Please go through the data and collect every line that contains the string "dovrebbero", copying each one in full.

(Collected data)
-*-*-

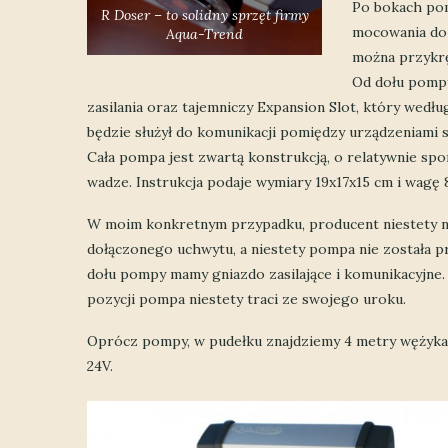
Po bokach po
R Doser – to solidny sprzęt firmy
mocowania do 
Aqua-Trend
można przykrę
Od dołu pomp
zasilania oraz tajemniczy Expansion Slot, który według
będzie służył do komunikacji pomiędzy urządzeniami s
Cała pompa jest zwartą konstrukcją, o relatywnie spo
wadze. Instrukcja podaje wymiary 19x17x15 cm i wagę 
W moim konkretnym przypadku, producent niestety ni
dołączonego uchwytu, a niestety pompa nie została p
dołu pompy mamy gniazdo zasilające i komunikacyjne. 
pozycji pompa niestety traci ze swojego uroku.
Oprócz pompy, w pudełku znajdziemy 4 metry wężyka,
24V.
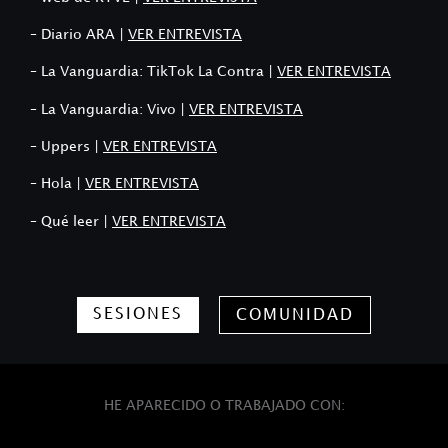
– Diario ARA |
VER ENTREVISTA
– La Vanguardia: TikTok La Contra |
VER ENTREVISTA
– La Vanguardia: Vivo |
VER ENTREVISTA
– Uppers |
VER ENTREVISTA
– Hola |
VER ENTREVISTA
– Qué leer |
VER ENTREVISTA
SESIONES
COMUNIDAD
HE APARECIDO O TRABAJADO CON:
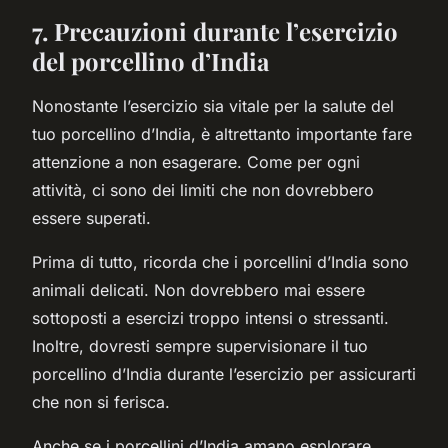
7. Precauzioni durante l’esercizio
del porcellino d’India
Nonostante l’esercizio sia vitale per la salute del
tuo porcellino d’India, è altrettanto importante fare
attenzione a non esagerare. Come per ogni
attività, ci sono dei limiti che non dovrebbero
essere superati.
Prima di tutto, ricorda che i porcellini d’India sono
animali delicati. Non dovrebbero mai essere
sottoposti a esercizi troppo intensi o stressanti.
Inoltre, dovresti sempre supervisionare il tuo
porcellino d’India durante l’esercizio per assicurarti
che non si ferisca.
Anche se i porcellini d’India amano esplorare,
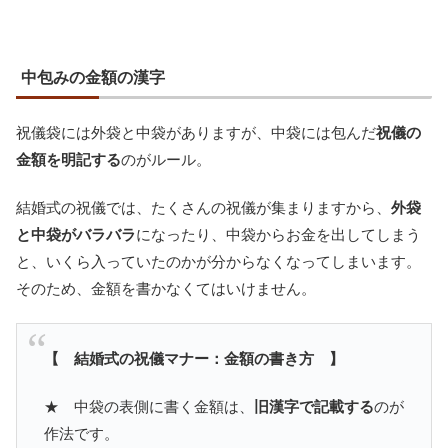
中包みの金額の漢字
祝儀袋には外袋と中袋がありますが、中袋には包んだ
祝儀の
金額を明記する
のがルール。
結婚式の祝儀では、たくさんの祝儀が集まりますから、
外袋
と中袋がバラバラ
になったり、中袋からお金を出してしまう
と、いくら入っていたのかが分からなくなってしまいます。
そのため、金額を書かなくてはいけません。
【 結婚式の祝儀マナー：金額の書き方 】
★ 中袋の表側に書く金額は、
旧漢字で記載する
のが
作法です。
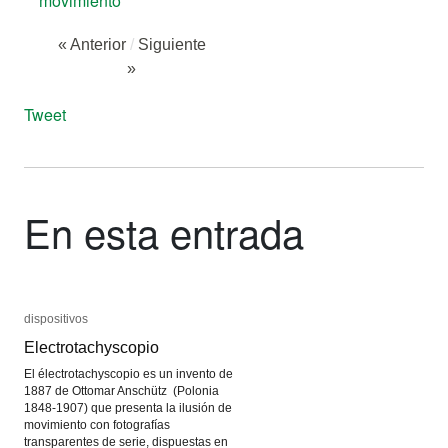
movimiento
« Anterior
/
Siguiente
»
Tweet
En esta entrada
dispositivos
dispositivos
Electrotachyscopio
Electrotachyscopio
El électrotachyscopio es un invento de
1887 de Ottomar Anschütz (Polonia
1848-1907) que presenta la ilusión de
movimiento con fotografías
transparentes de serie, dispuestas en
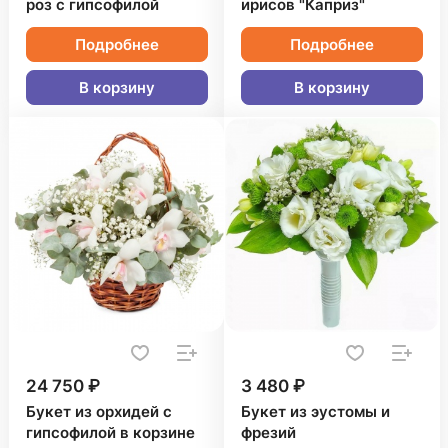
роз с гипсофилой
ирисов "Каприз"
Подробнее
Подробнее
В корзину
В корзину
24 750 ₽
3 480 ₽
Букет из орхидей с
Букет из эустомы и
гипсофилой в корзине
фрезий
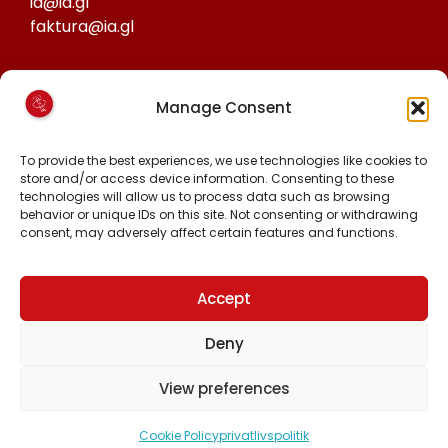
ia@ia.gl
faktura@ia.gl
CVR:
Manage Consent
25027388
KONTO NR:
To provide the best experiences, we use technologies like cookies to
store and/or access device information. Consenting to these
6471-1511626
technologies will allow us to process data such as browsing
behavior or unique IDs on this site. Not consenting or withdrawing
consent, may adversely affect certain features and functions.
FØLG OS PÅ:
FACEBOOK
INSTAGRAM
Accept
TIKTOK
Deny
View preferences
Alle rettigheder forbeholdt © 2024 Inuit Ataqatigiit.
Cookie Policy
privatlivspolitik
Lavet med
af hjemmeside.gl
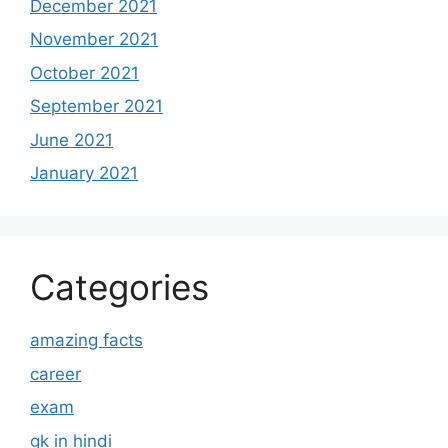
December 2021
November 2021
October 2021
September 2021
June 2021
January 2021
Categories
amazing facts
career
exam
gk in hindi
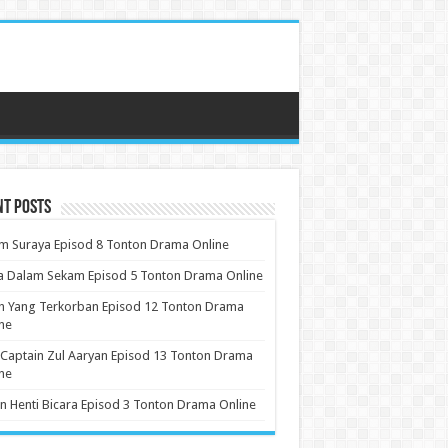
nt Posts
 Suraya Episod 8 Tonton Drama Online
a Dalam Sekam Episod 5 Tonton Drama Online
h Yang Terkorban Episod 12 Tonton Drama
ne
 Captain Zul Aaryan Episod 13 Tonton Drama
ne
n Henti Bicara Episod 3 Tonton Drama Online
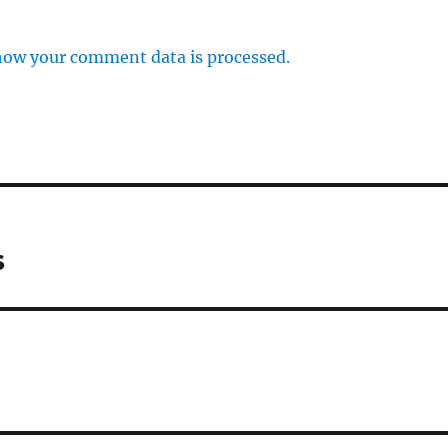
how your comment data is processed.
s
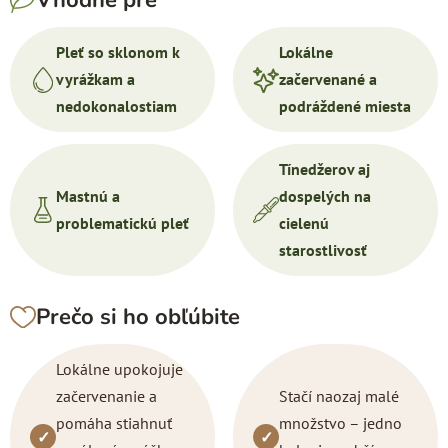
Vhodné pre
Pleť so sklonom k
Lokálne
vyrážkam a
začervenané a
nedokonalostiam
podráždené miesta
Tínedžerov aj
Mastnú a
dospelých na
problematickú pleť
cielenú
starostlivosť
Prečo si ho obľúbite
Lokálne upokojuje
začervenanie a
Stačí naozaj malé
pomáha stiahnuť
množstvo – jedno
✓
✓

-*-*-

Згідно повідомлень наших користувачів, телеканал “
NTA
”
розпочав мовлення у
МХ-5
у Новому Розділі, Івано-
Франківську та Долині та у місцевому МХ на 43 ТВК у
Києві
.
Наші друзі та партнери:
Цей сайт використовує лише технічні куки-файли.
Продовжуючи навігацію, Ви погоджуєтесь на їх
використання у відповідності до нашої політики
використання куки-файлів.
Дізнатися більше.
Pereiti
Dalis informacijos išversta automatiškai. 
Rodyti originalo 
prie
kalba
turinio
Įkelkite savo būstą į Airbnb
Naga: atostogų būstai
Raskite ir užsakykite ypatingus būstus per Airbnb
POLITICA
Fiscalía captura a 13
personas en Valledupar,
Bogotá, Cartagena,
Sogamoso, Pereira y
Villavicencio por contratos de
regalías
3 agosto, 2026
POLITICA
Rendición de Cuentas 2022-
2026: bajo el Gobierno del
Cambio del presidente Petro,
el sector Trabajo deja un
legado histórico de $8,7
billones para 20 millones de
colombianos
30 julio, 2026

-*-*-

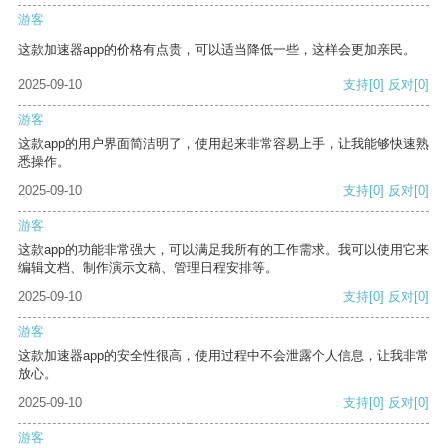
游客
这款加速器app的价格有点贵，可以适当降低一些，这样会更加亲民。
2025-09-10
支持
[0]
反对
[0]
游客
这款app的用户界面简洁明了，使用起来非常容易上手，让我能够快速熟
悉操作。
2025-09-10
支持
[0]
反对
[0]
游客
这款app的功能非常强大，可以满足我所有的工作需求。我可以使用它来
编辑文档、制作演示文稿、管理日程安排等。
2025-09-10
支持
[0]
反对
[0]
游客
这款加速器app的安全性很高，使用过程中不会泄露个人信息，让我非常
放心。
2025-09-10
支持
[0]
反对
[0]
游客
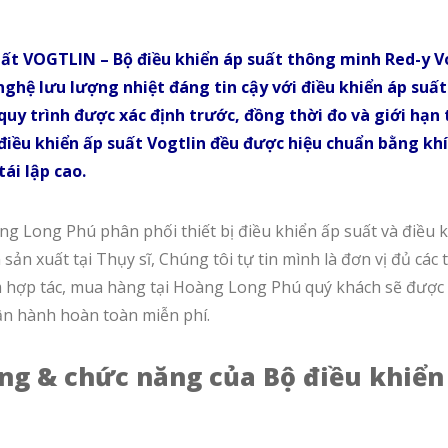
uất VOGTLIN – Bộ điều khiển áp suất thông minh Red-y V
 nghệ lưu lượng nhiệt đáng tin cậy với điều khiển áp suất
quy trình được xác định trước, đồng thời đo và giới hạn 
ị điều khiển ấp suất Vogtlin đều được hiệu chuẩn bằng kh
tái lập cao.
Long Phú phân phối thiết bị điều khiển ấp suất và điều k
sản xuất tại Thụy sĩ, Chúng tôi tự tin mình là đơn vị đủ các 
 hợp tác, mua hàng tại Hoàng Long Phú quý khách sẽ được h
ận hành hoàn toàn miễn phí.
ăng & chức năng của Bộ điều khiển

-*-*-

• **Written reply**:
attività, ci sono dei limiti che non dovrebbero
animali delicati. Non dovrebbero mai essere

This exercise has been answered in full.